◆ TEXTE À LIRE ◆
• • • • •

En expliquant la décision de quitter l’audience de la part de l’ex-président Mohamed Sambi, ses six avocats se sont livrés à une gymnastique intellectuelle où en lieu et place du vrai procès, ils ont offert un procès de la Cour de Sûreté.
C’est Me Mahamaoudou Ahamaha qui avait commencé les « plaidoiries orales » de cette défense loin du prétoire. Il a essayé de comprendre comment un délit s’est retrouvé à la Cour de Sûreté de l’État et son client poursuivi pour haute trahison.
Un organe qui n’est pas prévu par la loi.
Me Mahamoudou Ahamda et son collègue venu de Belgique Me Jean Fermon se sont attachés à montrer que selon les textes en vigueur aux Comores, la Cour de Sûreté n’avait aucune existence légale.
Le premier a rappelé que la mise en cause de son client remonte au 25 juin 2018 quand le procureur Mohamed Abdou a ouvert une information judiciaire. Pour entendre l’ex-président sur l’affaire de la citoyenneté économique, il a fallu attendre le 20 août 2018 sous l’initiative du juge d’instruction Alyamane Abdallah.
Me Jean Fermon s’est arrêté sur la loi sur l’organisation judiciaire des Comores de 2020. Il constate l’absence de mention pour la Cour de Sûreté. Or, rappelle-t-il, pour pouvoir juger, siéger, rendre la justice, un tribunal doit être institué par la loi. L’avocat belge a mis sous les yeux des avocats l’article qui dit noir sur blanc que la fonction de commissaire de la République, liée à la Cour de Sûreté a été supprimée.
Jean Fermon interrompu 25 fois pendant la séance
C’était l’occasion pour Me Jean Fermon d’expliquer ce qu’est la Cour de Sûreté, une juridiction d’exception qui a été mise en place pendant les années de plomb, l’époque des mercenaires aux Comores. L’avocat a affirmé que c’est un problème majeur pour son client de comparaitre devant une juridiction d’exception, qui de plus juge de crimes politiques. D’autant plus que la Cour de Sûreté n’admet aucun recours, aucun appel.
L’installation du juge Omar Ben Ali a suscité beaucoup de réserve de la part de ses six avocats. Me Mahamoudou Ahamada a rappelé que le juge Omar Ben Ali a siégé dans la chambre d’accusation à maintes reprises et a eu à connaître ce dossier. Il y a eu cinq séances du tribunal où il a été aux manettes et a livré de décisions. Ce fut le cas le 7 mai 2019 avec décision rendue le 14 mai 20119 ou le 19 février 2019 avec une décision rendue le 23 février 2019.
Me Mahamoudou Ahamada a aussi fait savoir aux journalistes les difficultés qu’il a eues à avoir accès aux archives de la Chambre d’accusation pour vérifier la présence du juge Omar dans les délibérations qui ont abouti à ces différentes décisions. Les juges qui ont reçu des instructions d’en haut ont souvent refusé de lui fournir les documents dont il avait besoin pour mieux défendre son client.

• • • • •

◆ DONNÉES À EXAMINER ◆
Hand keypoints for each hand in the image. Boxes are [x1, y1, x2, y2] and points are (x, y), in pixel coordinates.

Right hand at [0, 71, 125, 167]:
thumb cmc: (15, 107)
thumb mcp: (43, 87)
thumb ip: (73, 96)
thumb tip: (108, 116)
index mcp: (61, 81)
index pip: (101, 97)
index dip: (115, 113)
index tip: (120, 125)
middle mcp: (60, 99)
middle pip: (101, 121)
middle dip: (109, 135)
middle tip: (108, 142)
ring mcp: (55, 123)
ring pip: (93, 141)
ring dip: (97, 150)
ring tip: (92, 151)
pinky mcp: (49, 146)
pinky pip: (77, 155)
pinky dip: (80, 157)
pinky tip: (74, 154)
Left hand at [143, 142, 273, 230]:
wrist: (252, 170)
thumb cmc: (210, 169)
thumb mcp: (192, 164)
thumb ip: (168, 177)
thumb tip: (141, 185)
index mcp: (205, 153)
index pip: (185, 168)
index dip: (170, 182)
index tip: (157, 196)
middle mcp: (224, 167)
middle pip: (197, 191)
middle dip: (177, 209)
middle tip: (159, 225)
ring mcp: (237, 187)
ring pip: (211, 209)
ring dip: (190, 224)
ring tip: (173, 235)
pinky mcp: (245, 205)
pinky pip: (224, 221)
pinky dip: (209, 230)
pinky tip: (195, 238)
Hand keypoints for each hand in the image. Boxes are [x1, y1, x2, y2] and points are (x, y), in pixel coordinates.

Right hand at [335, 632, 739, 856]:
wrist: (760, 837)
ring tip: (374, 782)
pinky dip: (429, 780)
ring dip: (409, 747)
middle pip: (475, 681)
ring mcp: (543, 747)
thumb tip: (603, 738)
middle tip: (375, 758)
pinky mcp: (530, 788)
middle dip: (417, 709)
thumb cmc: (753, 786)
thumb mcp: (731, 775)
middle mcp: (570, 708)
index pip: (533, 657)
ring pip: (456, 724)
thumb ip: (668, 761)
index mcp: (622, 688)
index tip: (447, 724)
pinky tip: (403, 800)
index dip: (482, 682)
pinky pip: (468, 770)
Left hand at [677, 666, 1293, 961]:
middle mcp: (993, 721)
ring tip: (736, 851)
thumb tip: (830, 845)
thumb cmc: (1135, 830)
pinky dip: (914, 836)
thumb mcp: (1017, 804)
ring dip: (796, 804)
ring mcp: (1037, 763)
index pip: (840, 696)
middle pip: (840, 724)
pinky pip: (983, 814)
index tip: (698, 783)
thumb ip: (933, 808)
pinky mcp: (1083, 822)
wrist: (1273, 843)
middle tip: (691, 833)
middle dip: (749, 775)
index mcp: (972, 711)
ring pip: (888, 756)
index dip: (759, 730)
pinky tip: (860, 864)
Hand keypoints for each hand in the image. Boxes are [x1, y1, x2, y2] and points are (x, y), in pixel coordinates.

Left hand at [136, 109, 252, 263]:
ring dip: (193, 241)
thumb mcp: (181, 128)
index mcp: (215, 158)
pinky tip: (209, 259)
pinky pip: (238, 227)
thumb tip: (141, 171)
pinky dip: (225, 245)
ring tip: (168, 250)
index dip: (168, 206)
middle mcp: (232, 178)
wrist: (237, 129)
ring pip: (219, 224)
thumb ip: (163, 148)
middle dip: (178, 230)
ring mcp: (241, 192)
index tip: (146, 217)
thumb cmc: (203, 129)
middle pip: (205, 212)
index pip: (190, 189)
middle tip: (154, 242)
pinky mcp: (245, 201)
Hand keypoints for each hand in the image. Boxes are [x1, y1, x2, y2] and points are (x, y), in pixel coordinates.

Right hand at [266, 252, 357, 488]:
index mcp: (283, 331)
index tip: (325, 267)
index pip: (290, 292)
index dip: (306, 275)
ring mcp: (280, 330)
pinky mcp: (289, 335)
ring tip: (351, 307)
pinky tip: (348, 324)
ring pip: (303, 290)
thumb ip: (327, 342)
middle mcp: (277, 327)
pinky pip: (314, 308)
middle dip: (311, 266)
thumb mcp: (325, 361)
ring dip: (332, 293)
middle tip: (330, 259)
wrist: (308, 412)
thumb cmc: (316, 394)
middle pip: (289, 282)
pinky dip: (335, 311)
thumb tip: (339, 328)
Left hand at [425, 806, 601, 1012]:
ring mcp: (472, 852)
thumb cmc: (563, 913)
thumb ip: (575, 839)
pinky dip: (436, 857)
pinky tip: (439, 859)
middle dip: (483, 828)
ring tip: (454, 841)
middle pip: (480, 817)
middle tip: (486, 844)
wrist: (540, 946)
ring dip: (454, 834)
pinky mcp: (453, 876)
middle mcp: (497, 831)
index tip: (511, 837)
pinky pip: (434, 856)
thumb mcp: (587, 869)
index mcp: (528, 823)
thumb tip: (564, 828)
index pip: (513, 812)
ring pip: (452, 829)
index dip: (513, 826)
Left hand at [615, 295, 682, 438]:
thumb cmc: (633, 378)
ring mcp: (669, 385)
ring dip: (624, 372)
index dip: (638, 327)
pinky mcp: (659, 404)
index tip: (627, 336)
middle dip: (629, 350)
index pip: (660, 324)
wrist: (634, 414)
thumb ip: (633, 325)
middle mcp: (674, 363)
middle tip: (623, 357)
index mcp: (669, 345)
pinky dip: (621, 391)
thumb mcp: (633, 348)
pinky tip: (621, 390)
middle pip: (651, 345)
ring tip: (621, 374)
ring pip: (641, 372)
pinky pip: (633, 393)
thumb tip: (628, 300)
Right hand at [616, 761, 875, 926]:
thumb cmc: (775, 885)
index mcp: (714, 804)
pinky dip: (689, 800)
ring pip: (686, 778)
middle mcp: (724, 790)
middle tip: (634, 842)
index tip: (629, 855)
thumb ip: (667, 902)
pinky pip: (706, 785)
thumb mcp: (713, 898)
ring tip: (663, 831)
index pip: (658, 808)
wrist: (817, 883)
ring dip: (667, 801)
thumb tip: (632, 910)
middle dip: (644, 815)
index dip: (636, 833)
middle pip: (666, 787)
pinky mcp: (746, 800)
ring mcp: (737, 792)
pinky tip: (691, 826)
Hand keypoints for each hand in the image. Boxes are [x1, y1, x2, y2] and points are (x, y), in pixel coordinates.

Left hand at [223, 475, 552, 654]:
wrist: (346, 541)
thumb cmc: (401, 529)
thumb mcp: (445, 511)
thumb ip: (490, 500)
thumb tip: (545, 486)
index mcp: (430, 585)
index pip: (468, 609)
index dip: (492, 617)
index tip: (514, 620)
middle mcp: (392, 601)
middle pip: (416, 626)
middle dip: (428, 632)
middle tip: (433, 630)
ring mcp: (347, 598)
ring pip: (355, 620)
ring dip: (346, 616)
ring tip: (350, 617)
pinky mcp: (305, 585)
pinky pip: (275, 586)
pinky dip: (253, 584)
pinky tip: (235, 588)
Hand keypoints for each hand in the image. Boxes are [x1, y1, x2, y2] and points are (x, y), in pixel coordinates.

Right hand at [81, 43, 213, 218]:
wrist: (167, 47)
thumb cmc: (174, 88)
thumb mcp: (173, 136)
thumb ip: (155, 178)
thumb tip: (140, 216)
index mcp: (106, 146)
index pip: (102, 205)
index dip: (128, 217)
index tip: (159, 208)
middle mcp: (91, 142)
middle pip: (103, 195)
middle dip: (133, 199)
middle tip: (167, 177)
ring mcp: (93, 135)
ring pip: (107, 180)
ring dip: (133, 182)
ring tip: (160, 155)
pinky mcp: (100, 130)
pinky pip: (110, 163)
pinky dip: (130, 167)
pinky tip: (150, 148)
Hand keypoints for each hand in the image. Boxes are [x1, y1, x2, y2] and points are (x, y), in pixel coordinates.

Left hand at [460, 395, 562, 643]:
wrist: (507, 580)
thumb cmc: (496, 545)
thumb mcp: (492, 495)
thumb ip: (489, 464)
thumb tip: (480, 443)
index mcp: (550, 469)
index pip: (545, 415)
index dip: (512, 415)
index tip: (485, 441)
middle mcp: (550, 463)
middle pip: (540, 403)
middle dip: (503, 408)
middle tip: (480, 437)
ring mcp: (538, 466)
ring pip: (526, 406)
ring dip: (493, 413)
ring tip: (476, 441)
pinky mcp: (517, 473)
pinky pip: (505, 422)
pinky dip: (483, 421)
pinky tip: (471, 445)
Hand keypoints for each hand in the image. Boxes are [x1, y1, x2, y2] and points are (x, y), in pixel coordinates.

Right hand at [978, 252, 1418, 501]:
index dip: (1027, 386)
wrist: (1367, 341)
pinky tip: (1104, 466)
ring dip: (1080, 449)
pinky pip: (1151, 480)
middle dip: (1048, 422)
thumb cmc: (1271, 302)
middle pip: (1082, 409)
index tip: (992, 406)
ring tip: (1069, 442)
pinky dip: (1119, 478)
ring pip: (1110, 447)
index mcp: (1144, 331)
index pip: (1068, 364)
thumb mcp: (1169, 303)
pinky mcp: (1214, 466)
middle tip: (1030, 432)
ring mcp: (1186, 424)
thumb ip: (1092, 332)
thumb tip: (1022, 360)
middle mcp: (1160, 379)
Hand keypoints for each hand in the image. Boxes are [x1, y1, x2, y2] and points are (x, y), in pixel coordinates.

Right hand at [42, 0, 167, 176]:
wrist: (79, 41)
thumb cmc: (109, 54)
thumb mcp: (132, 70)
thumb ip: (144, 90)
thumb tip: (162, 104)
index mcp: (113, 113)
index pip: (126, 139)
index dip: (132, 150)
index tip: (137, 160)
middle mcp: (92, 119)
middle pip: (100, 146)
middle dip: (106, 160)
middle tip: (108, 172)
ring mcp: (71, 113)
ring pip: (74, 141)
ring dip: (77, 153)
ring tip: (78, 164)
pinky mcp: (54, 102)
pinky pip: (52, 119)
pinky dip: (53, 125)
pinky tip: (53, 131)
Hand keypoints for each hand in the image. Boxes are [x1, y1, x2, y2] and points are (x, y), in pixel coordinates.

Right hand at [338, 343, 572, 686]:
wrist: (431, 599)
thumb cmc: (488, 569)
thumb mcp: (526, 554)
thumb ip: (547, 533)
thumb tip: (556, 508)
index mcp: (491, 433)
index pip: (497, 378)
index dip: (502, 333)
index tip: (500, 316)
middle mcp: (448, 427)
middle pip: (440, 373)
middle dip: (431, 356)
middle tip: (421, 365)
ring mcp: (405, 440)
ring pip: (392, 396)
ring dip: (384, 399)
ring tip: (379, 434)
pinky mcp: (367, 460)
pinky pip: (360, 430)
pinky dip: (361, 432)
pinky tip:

• • • • •

◆ CONSIGNE A ◆
Dans le texte sur la défense de l'ex-président Sambi, quelle loi Me Jean Fermon a-t-il examinée ?
◆ CONSIGNE B ◆
Prolongez le texte sur la défense de l'ex-président Sambi en reprenant juste après sa dernière phrase.

◆ RÉPONSE A ◆
La loi sur l'organisation judiciaire des Comores de 2020.

◆ RÉPONSE B ◆
Me Jean Fermon s’est également heurté à une situation d’anomalie quand il a demandé au juge Omar Ben Ali de clarifier la légalité de Cour de la Sûreté de l’État. Le juge l’a interrompu 25 alors qu’il tentait de demander des explications sur les documents qui venaient d’être versés par la partie civile.
La Cour de Sûreté disqualifiée
Sur la légalité de la Cour de Sûreté, Me Mahamoudou Ahamada a fait état de l’article 4 relatif aux quatre assesseurs. Il y est indiqué que deux des assesseurs sont nommés par décret après proposition de l’Assemblée fédérale. Or aucun d’eux n’a été nommé par décret et à aucun moment l’Assemblée n’a été consultée dans ce sens.
Me Mahamoudou a indiqué que lorsqu’il a demandé les décrets qui nommaient les assesseurs, la réponse du juge Omar a été de dire qu’il appartenait aux avocats de brandir les décrets qui attestent que les deux accesseurs sont nommés ou pas d’une manière régulière. Puis un arrêté a été remis aux avocats. C’est ce que Me Mahamoudou a qualifié en termes juridiques par « renversement de la charge de la preuve ».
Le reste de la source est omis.